Output each record verbatim, with pictures left out.
── THE DATA ──
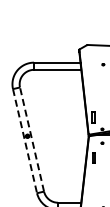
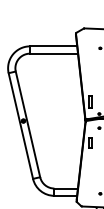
line: (31, 139) -> (27, 124), dashed -> solid
line: (25, 141) -> (21, 126), dashed -> solid

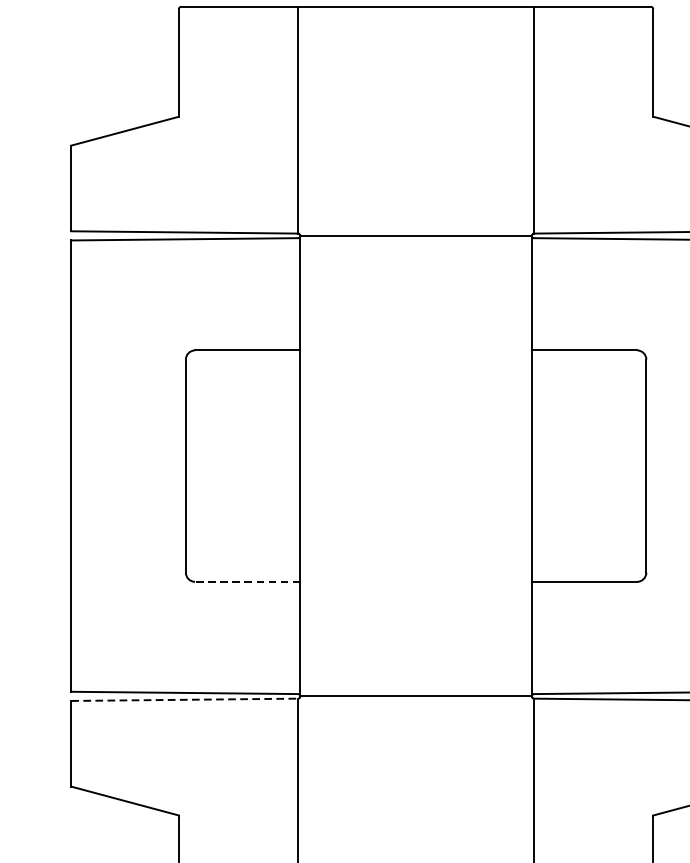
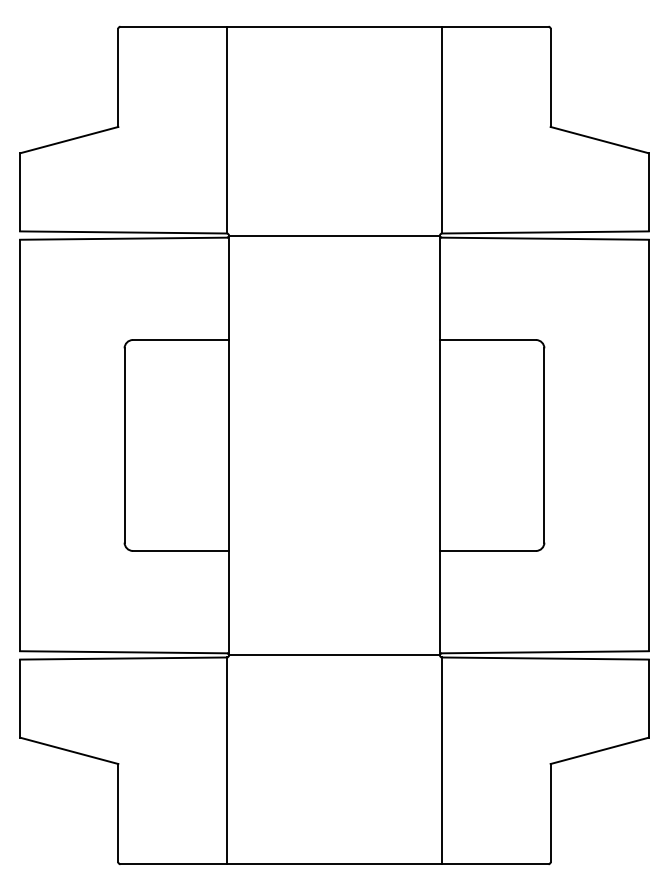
line: (247, 581) -> (180, 550), dashed -> solid
line: (185, 699) -> (124, 658), dashed -> solid

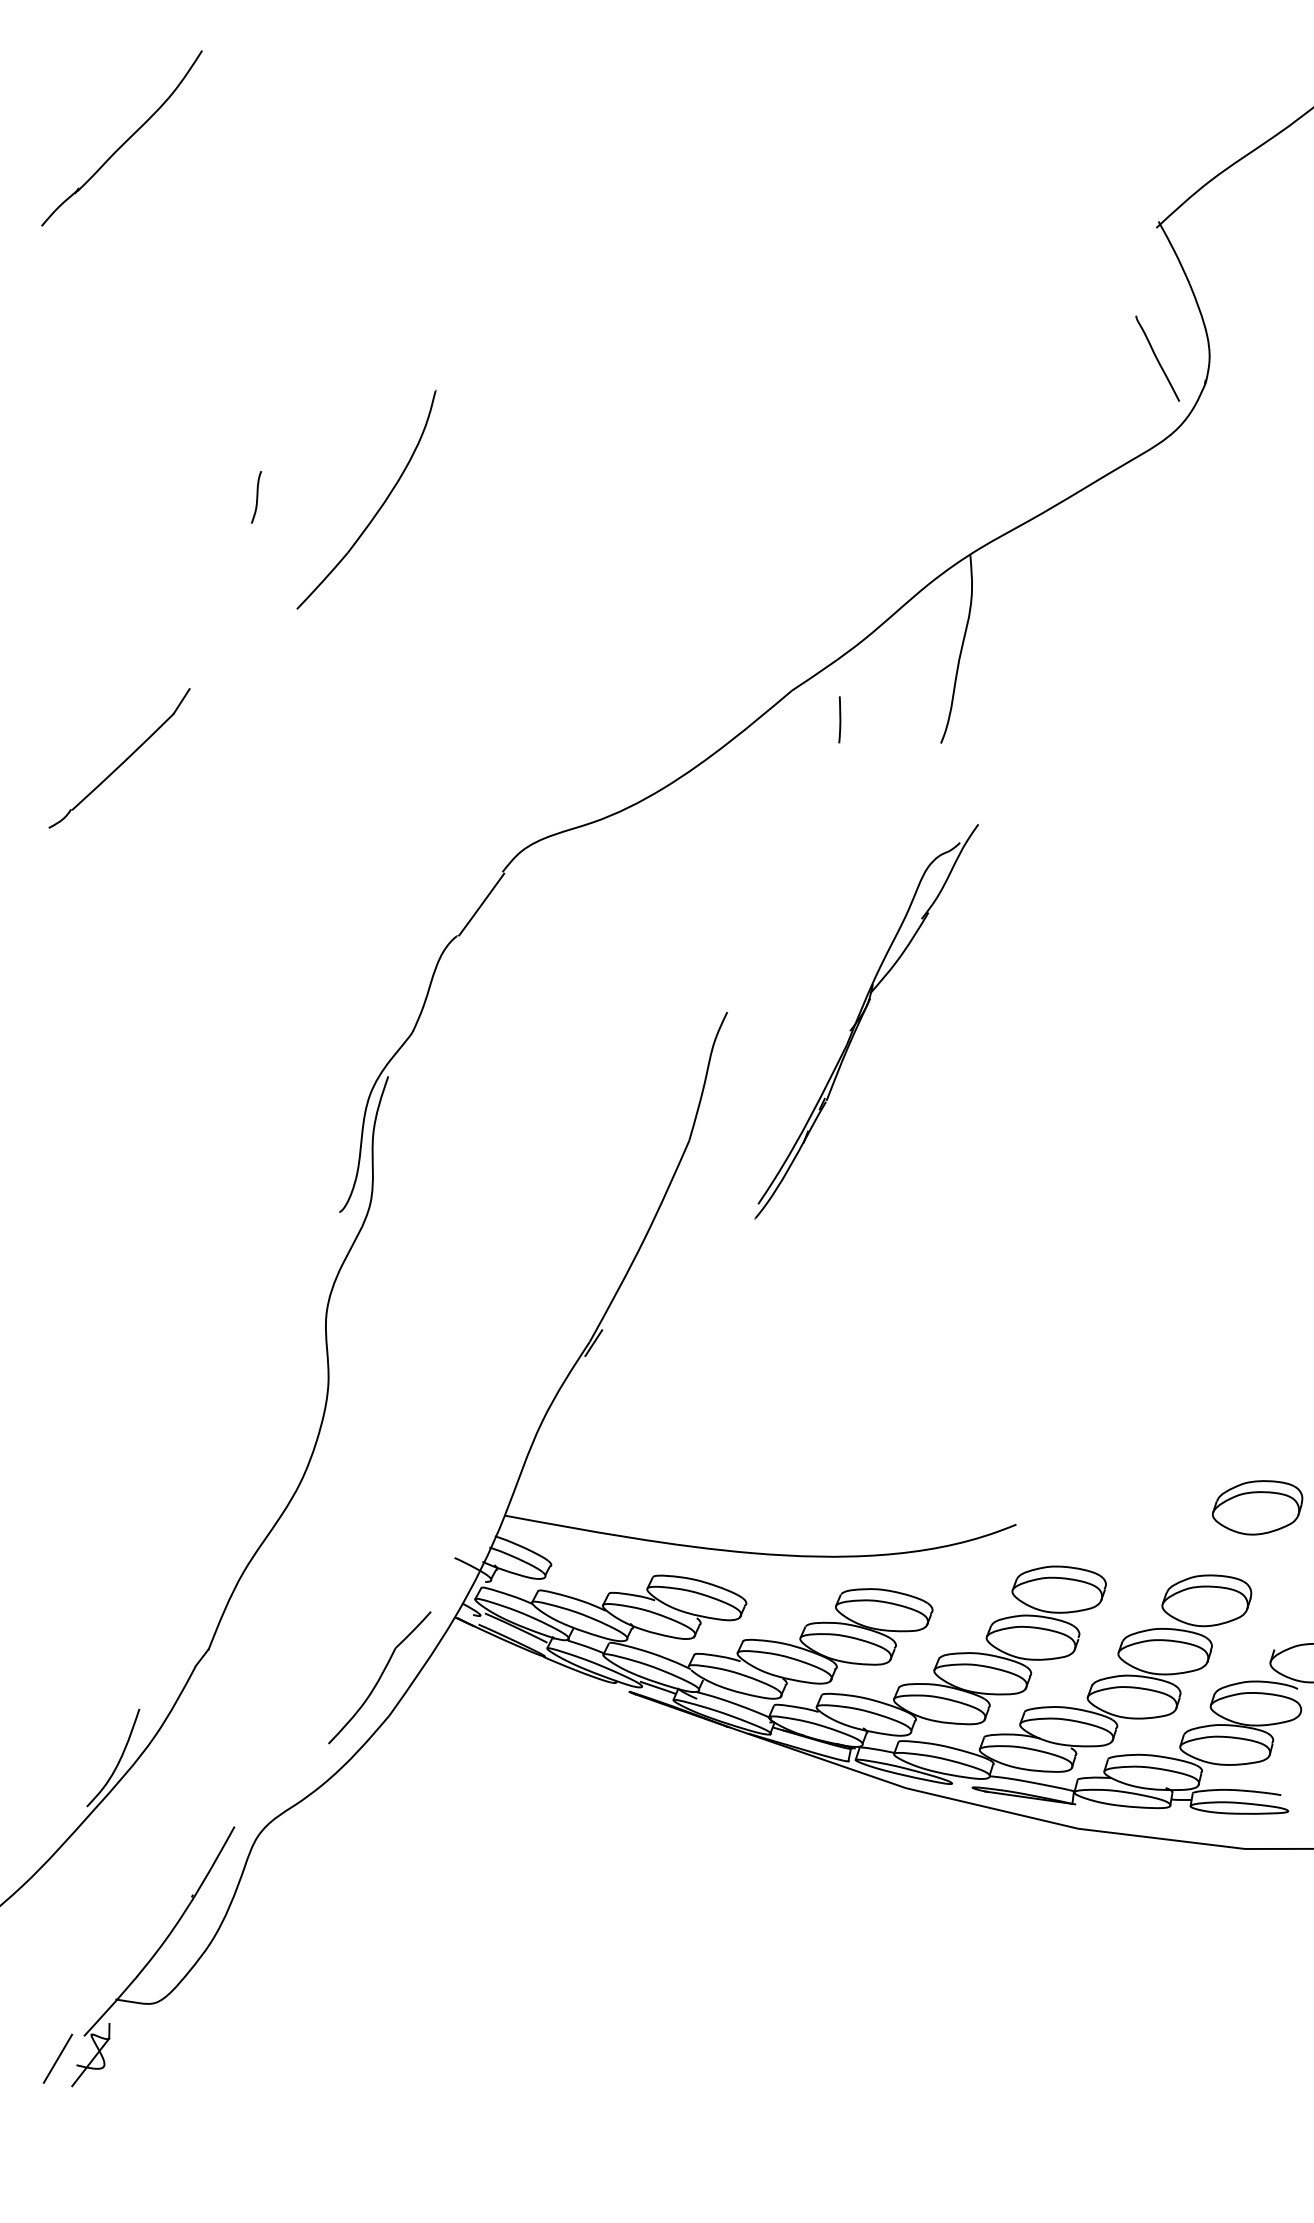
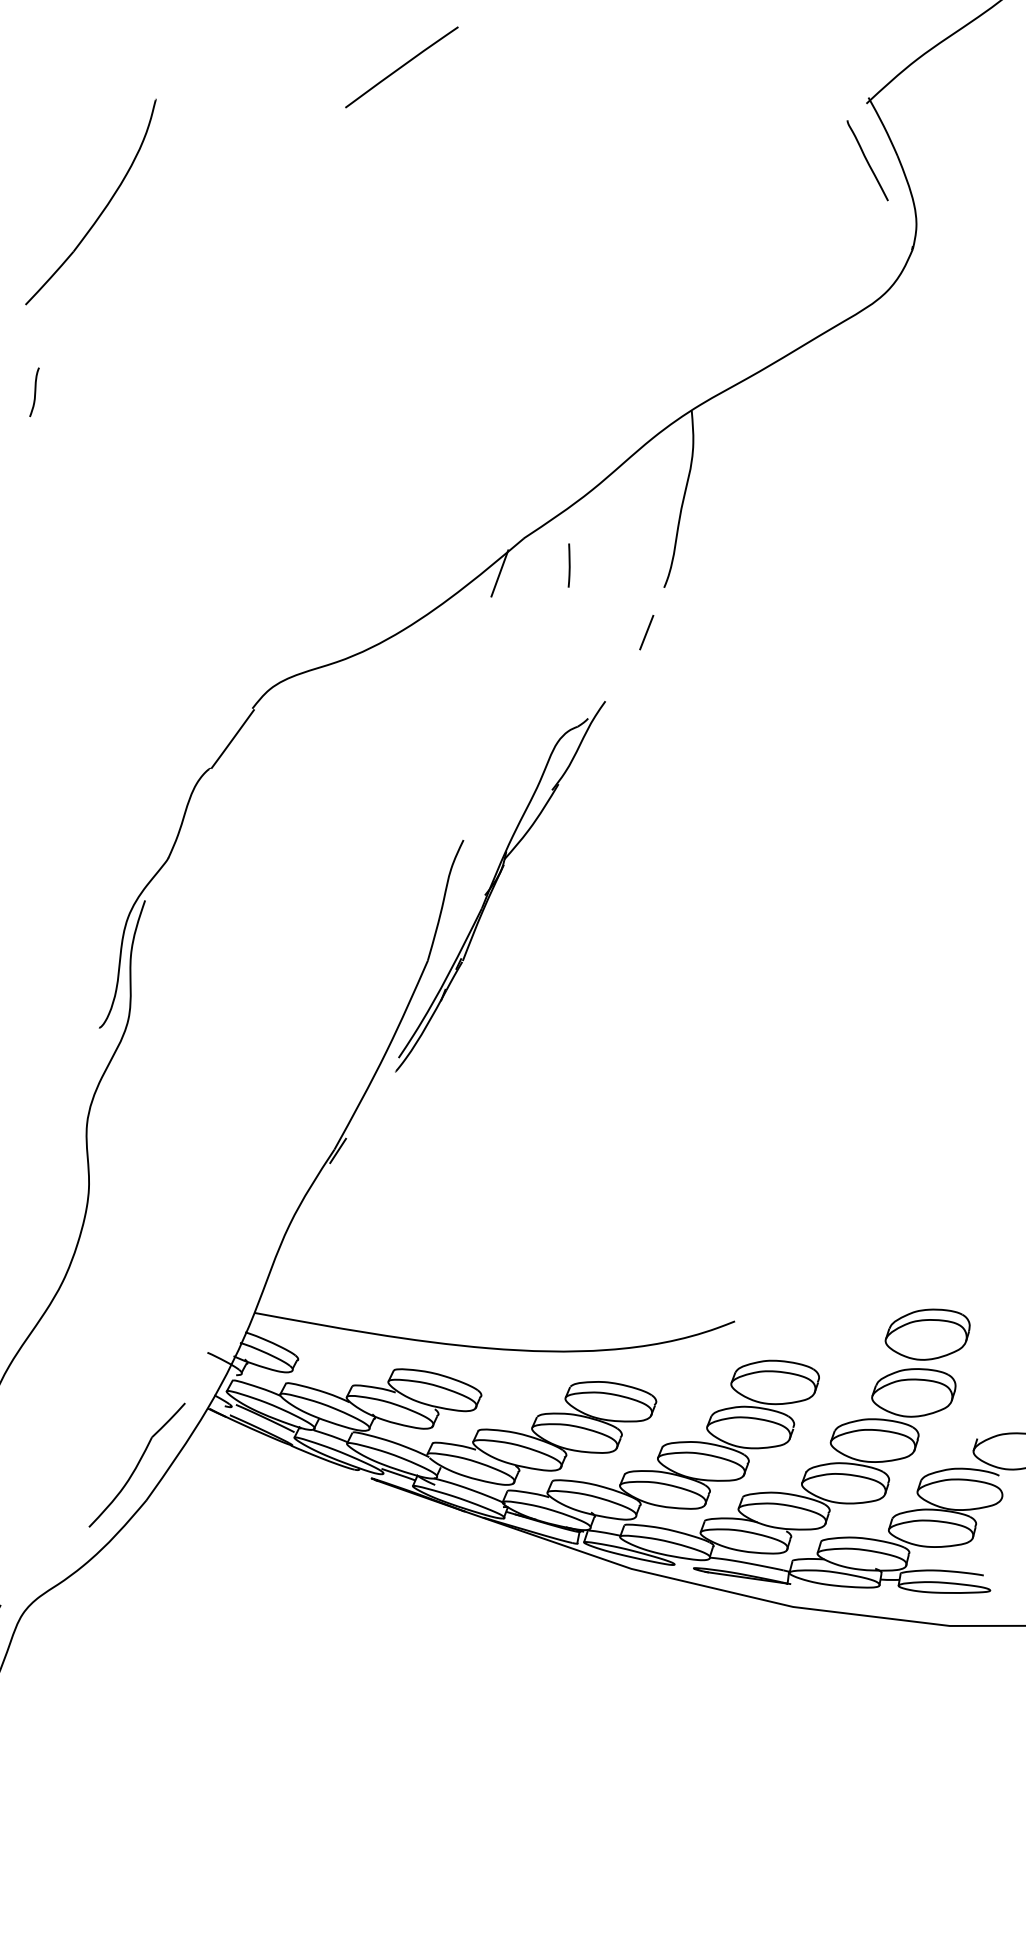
line: (661, 188) -> (401, 66), added
line: (1157, 358) -> (867, 160), moved
curve: (256, 497) -> (34, 392), moved
part: (379, 507) -> (103, 209), moved
line: (765, 727) -> (499, 572), added
line: (922, 790) -> (646, 631), added
part: (866, 1021) -> (500, 886), moved
part: (1257, 1507) -> (927, 1334), moved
───
*TASK SOLUTION*:
line: (31, 139) -> (27, 124), dashed -> solid
line: (25, 141) -> (21, 126), dashed -> solid

line: (247, 581) -> (180, 550), dashed -> solid
line: (185, 699) -> (124, 658), dashed -> solid

line: (661, 188) -> (401, 66), added
line: (1157, 358) -> (867, 160), moved
curve: (256, 497) -> (34, 392), moved
part: (379, 507) -> (103, 209), moved
line: (765, 727) -> (499, 572), added
line: (922, 790) -> (646, 631), added
part: (866, 1021) -> (500, 886), moved
part: (1257, 1507) -> (927, 1334), moved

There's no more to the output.